Voilà 10 ans que M. Gérald LEHMANN exerce ses fonctions à la tête de l’Union des Industries Chimiques d’Ile-de-France (UIC IdF).

Quelles évolutions a connu la Chimie francilienne ces 10 dernières années ? Quelles nouvelles réglementations ont marqué son quotidien ? Dans les domaines du Social, de l’Emploi-Formation, de la Santé-Sécurité-Environnement, quelles grandes actions a mis en œuvre l’UIC Ile-de-France ?…

M. Gérald LEHMANN, Délégué Général de l’UIC Ile-de-France-, M. Gilles Le MAIRE -Directeur du Département Social et de la communication- et M. Christian LECUSSAN – Directeur du Département Santé, Sécurité, Environnement- répondent à nos questions.

“ Tout d’abord, pouvez-vous nous rappeler quelle est la vocation de l’UIC Ile-de-France ? Ses missions et ses domaines de compétences ? ”

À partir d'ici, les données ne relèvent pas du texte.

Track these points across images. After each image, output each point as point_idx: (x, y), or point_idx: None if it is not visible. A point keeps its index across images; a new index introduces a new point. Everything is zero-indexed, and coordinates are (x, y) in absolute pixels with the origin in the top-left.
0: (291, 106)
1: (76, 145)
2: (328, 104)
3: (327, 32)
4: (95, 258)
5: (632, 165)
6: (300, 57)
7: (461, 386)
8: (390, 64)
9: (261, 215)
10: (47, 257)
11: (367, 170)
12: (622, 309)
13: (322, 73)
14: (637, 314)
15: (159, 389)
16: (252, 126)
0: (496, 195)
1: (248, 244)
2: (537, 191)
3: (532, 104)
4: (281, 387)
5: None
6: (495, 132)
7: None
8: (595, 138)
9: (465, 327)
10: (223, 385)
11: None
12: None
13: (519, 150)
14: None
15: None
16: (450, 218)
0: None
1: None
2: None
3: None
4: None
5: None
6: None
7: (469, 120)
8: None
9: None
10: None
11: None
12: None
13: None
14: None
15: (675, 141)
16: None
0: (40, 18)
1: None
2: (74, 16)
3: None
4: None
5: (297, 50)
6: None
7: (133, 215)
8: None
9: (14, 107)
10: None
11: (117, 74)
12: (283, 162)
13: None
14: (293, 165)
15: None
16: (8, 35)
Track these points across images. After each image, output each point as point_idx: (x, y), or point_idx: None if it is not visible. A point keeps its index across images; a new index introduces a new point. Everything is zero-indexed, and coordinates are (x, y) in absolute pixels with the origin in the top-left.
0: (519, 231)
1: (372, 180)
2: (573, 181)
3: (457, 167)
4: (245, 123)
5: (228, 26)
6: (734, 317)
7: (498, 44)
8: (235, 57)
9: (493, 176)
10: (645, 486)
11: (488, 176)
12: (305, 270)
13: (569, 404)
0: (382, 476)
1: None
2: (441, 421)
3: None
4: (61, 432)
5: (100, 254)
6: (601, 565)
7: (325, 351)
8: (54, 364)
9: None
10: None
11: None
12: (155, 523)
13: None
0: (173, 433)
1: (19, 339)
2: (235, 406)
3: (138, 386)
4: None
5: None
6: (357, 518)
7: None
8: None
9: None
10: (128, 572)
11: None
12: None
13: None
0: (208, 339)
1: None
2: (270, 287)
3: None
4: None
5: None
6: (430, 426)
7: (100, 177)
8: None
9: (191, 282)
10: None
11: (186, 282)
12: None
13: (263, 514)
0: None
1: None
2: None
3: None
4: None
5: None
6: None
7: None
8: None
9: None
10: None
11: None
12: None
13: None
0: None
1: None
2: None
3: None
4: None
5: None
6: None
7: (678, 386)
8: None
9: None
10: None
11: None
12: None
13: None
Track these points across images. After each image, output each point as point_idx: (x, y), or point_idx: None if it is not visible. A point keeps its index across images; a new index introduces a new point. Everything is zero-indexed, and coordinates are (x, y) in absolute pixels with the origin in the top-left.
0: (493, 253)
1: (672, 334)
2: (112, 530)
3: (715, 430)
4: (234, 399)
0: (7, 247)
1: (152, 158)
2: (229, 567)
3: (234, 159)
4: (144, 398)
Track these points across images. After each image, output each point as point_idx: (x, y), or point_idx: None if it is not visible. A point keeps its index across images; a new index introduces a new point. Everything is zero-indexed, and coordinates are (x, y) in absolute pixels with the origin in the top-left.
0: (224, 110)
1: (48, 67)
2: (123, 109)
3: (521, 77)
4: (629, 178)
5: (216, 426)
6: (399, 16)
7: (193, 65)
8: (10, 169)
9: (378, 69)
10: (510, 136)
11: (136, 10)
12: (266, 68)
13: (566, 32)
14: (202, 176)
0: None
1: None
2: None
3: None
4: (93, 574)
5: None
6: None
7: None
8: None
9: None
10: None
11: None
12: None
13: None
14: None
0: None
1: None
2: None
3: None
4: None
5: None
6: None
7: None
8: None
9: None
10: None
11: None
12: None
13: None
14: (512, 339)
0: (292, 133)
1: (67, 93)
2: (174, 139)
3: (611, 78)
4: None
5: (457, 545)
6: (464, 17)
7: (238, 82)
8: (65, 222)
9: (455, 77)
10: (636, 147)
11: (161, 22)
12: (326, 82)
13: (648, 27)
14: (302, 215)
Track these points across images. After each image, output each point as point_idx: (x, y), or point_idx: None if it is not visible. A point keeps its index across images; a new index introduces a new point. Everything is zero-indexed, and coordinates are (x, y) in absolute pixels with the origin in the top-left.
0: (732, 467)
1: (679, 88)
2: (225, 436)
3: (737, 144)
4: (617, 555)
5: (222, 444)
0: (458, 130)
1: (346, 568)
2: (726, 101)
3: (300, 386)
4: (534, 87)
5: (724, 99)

Membre de l’Union des Industries Chimiques, l’UIC Ile-de-France constitue un pôle d’échanges et de rencontres pour l’ensemble de la Chimie francilienne. Elle aide les entreprises dans leur développement, les représente, les conseille et met à leur disposition les outils indispensables à la bonne gestion de leurs ressources humaines ainsi qu’à l’application des réglementationséconomiques et techniques qui les concernent.

Une triple mission incombe donc à l’UIC Ile-de-France :

- représenter les entreprises auprès des instances régionales, afin que ces dernières intègrent leurs besoins et leurs attentes ;
- répondre immédiatement à leurs demandes d’informations et de conseils ;
- réunir ses adhérents pour faciliter les échanges d’expériences et consolider ainsi les intérêts de la Profession.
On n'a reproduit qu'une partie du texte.